To prevent the influence of disturbing intervention, individuals having similar physiological conditions participated. We settled some required conditions to remain in the research process. For example, the age range was between 20–40 years old. Also, other criteria for entering the research process were: no smoking, no antioxidant supplements for at least three weeks before the study, no signs of chronic cardiopulmonary or inflammatory diseases or any other medical contraindications such as physical disability and limited mobility, having a Hemoglobin (HGB) level =11g/Dl and no symptom of hemoglobinopathies, such as thalassemia, which could interfere in the oxygen-carrying capacity of red blood cells. Additionally, those females who were in their follicular phases participated. On the other hand, to avoid ‘silent hypoxemia’ [17], we assessed the level of oxygen saturation via means of a finger oximeter pulse (Brisk, Model PO16, China). In this study, we excused those having oxygen saturation less than 95%.

The Subjects’ Classification and Anthropometry Measurement

In this study, 144 healthy sedentary individuals (72 males, 72 females) volunteered and participated. They were randomly categorized into two running trial groups (high intensity, n = 72; moderate intensity, n = 72) for both sexes. Therefore, the groups were organized as 1. HIT-men; 2. HIT-women; 3. MIT-men; 4. MIT-women.
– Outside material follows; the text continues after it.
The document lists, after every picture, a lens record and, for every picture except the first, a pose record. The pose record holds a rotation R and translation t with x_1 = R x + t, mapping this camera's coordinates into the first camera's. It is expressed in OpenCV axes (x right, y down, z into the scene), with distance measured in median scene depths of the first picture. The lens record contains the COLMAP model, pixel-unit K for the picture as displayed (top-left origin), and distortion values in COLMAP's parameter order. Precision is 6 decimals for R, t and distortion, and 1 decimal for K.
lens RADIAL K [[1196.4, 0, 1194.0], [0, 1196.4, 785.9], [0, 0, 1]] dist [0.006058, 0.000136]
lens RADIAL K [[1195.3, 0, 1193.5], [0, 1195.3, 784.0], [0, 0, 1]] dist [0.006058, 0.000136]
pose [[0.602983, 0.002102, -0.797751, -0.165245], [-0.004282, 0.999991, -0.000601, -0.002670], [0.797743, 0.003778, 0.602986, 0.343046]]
Before data collection, males and females were familiarized with the testing procedures, protocols, and equipment. Additionally, the participants could ask about any part of the research progress whenever it was not clear and they also had the right to either withdraw or leave the experiment at any time with no consequences.
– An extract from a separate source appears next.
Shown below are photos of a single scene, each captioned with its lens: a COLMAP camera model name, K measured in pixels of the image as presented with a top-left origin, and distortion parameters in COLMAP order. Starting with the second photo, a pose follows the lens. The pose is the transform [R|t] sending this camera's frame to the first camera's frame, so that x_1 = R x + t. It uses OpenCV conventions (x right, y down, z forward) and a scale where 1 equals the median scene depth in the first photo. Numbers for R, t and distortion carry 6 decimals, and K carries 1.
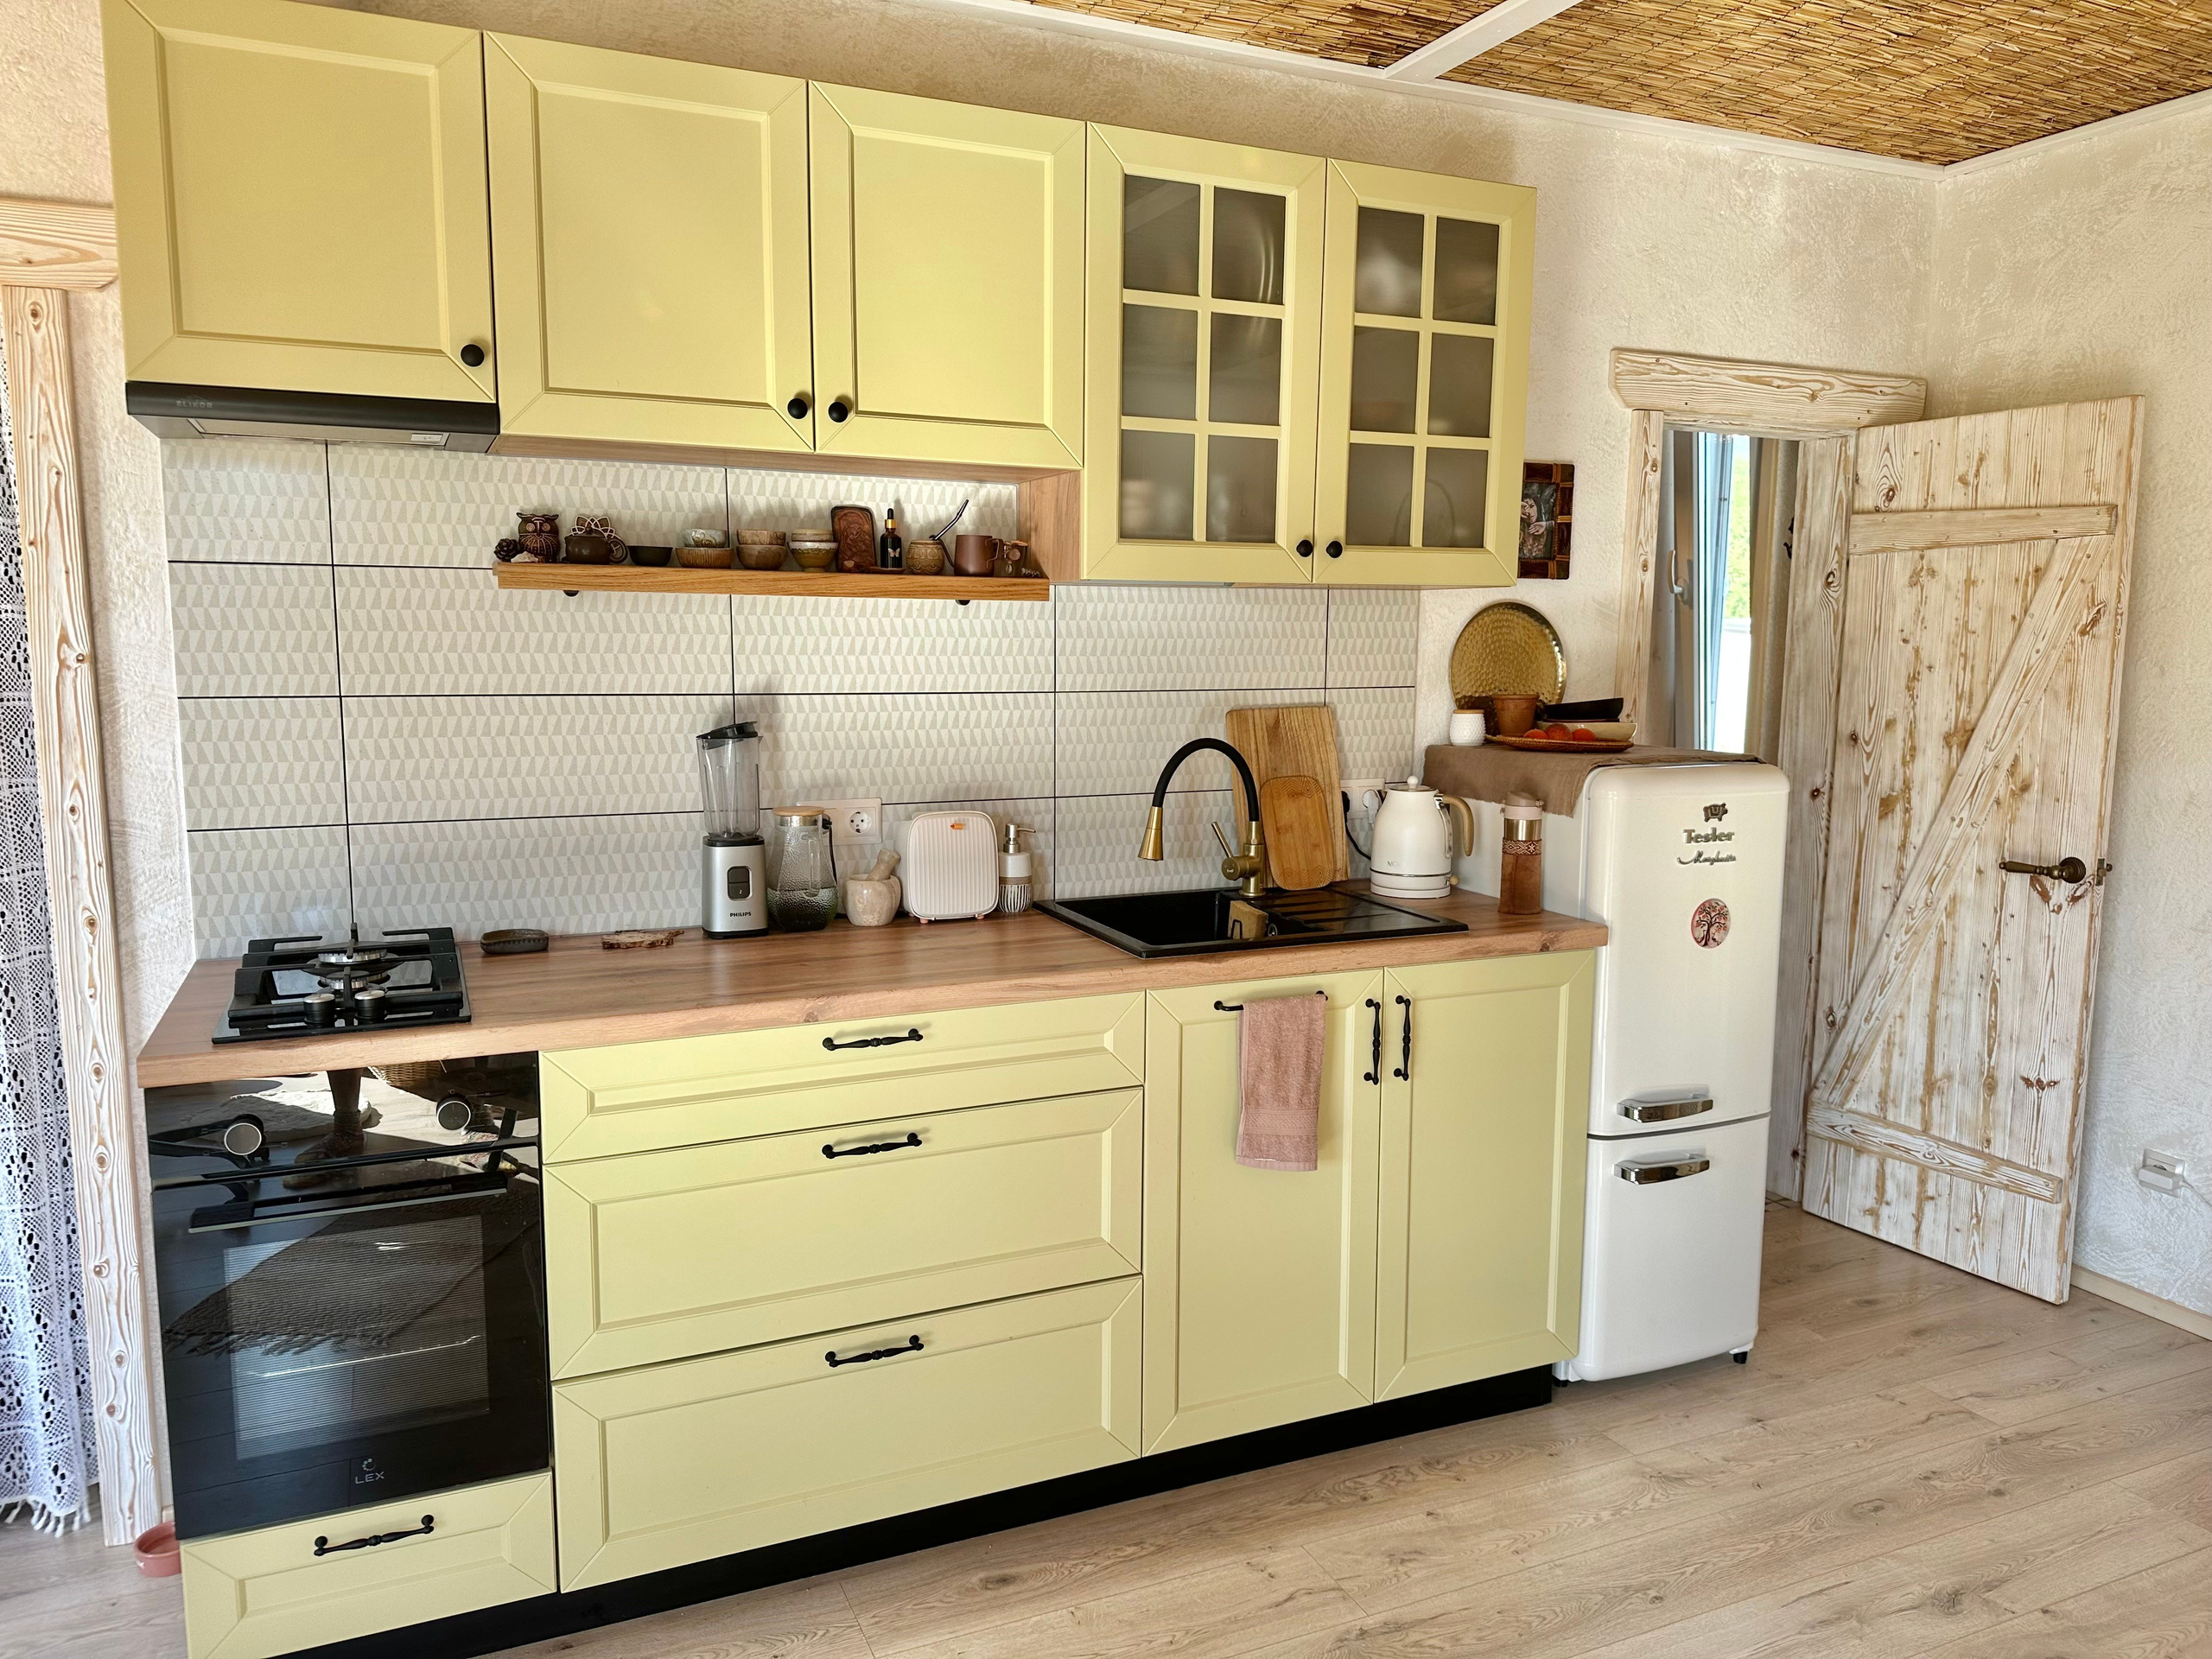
lens RADIAL K [[1562.1, 0, 1118.9], [0, 1562.1, 847.4], [0, 0, 1]] dist [0.024933, -0.038268]
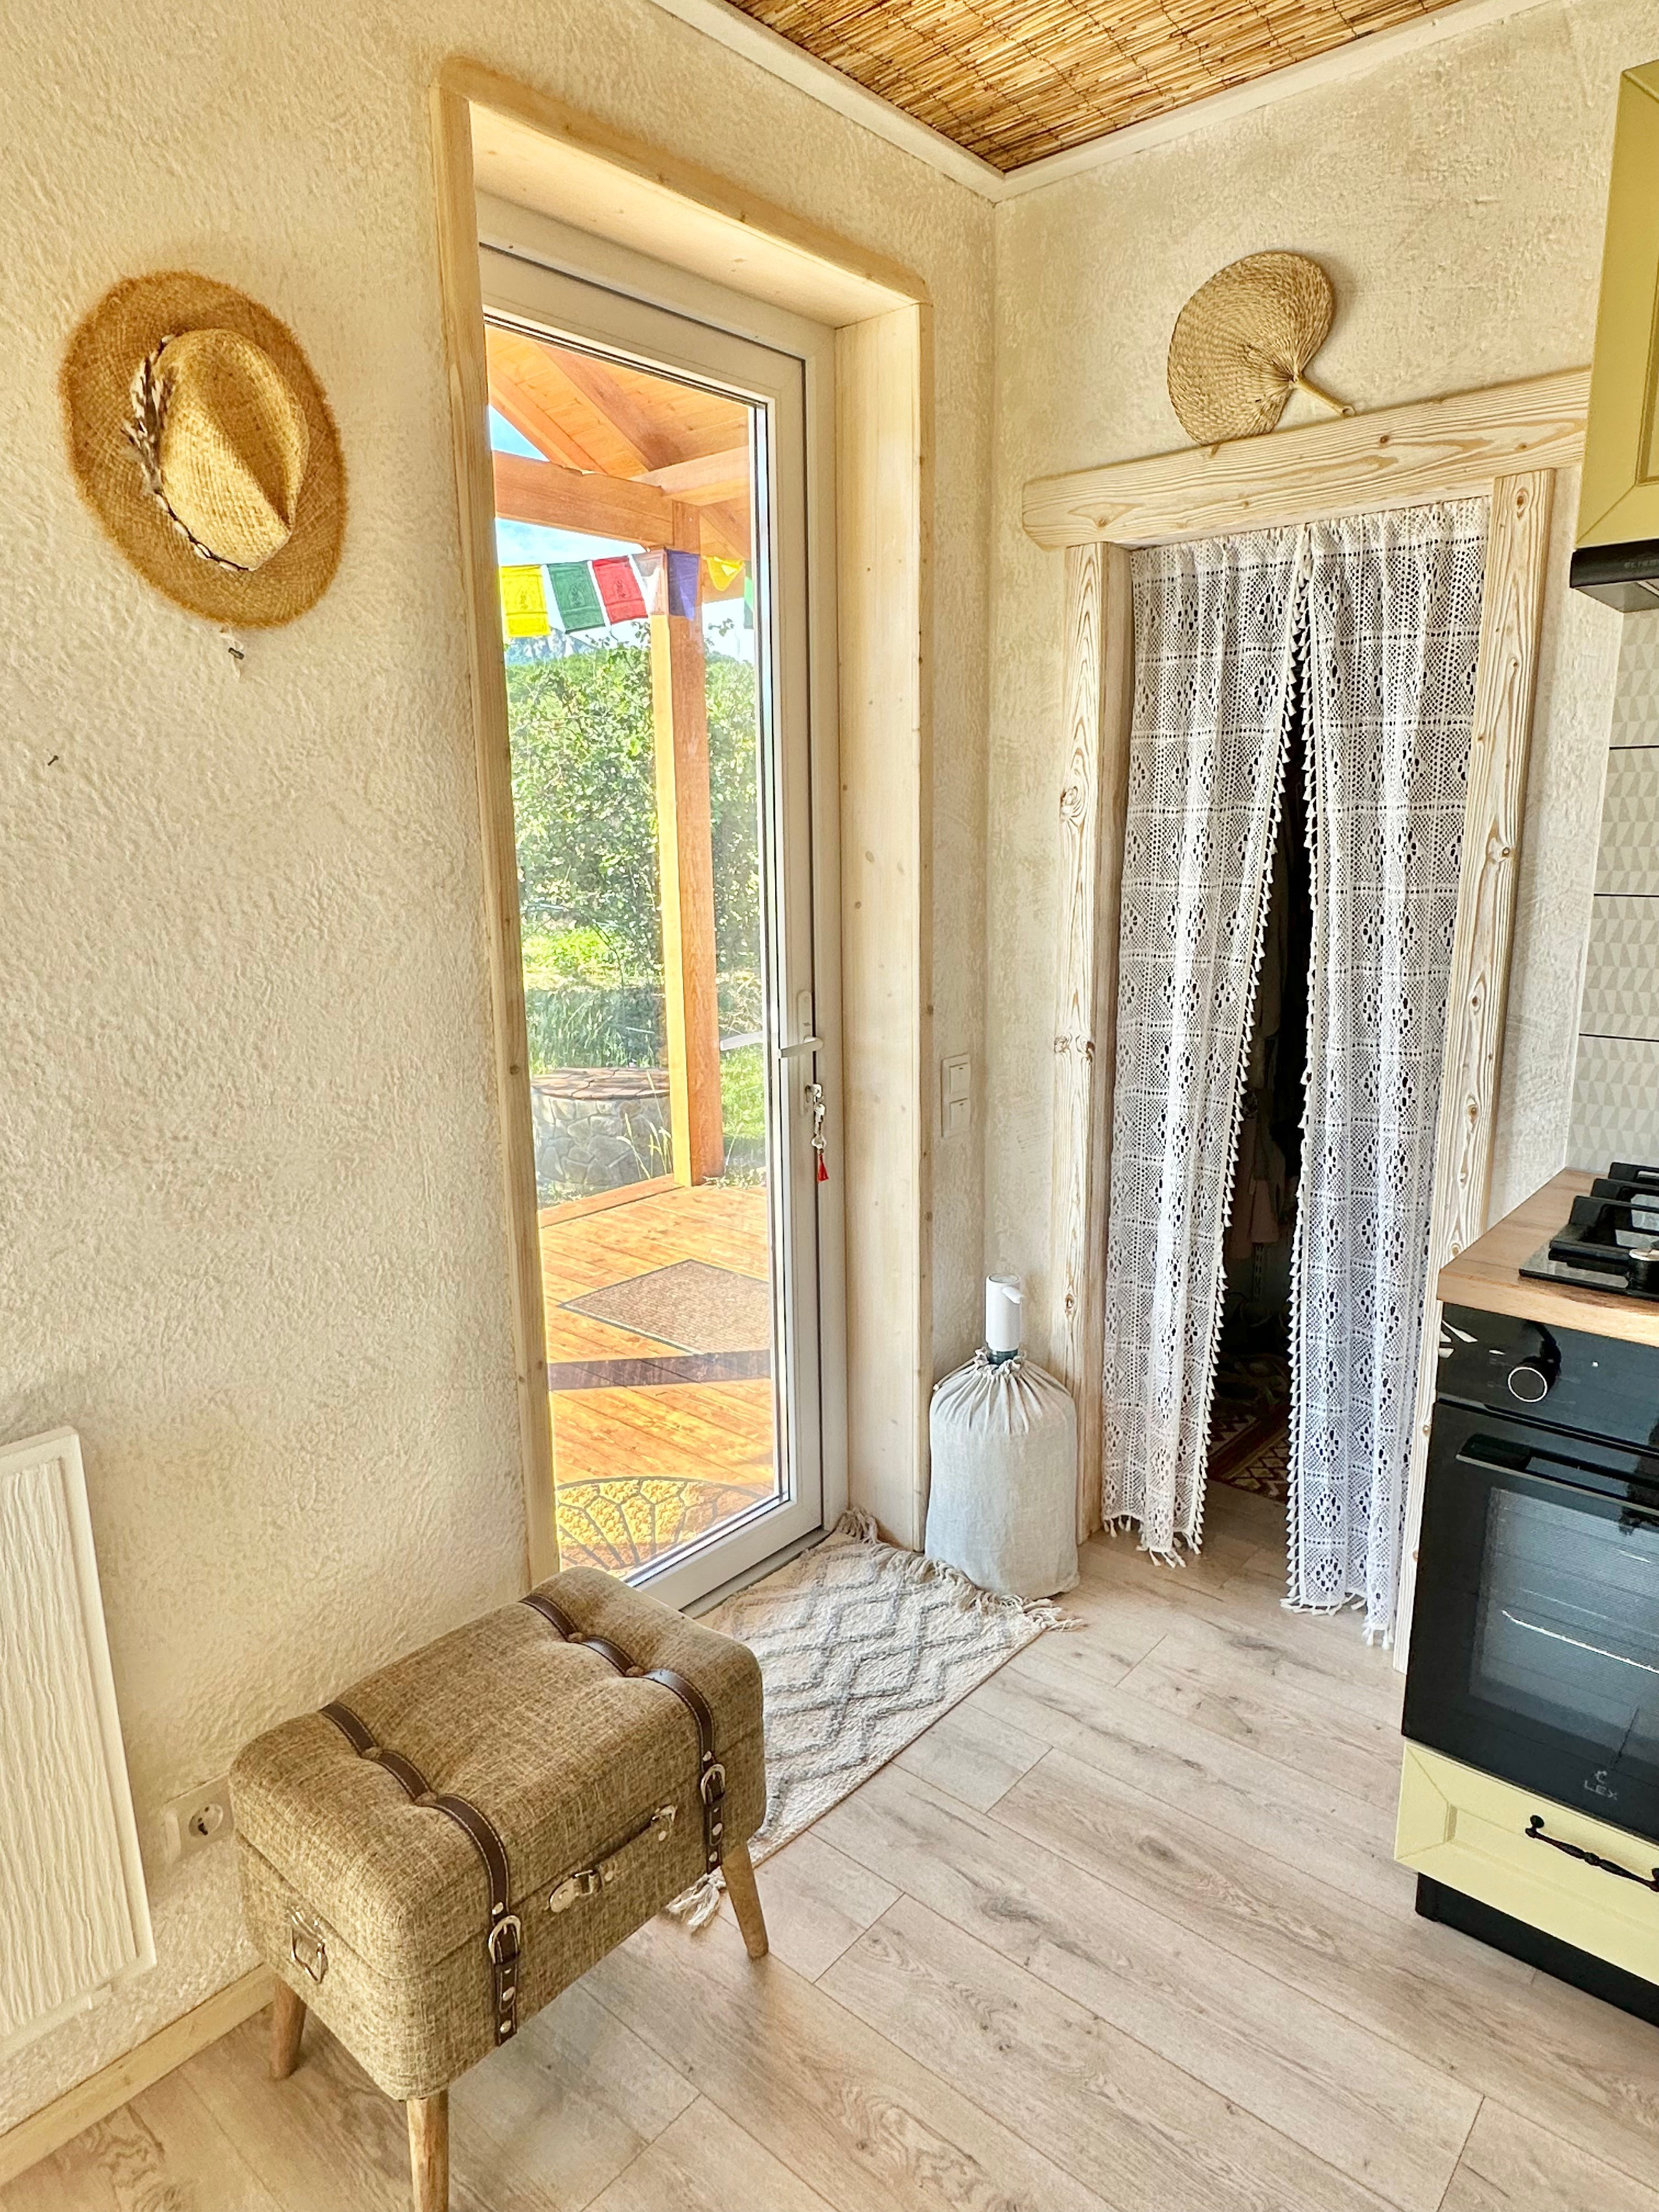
lens RADIAL K [[1339.4, 0, 840.0], [0, 1339.4, 1107.4], [0, 0, 1]] dist [-0.001440, 0.001274]
pose [[0.424502, 0.179264, -0.887503, -0.035899], [-0.106425, 0.983288, 0.147707, -0.028278], [0.899151, 0.031751, 0.436486, 0.169292]]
In addition, the anthropometric characteristics of participants were also assessed before the test [18]. Their weights and heights were measured by a stadiometer. The stadiometer had an accuracy of 0.1 cm and 0.1 kg for height and weight; respectively. Also, a body composition analyzer device (Medigate Inc., BoCA x1, Korea) was used to calculate the Body Mass Index (BMI). The participants’ demographic characteristics are summarized in Table 1.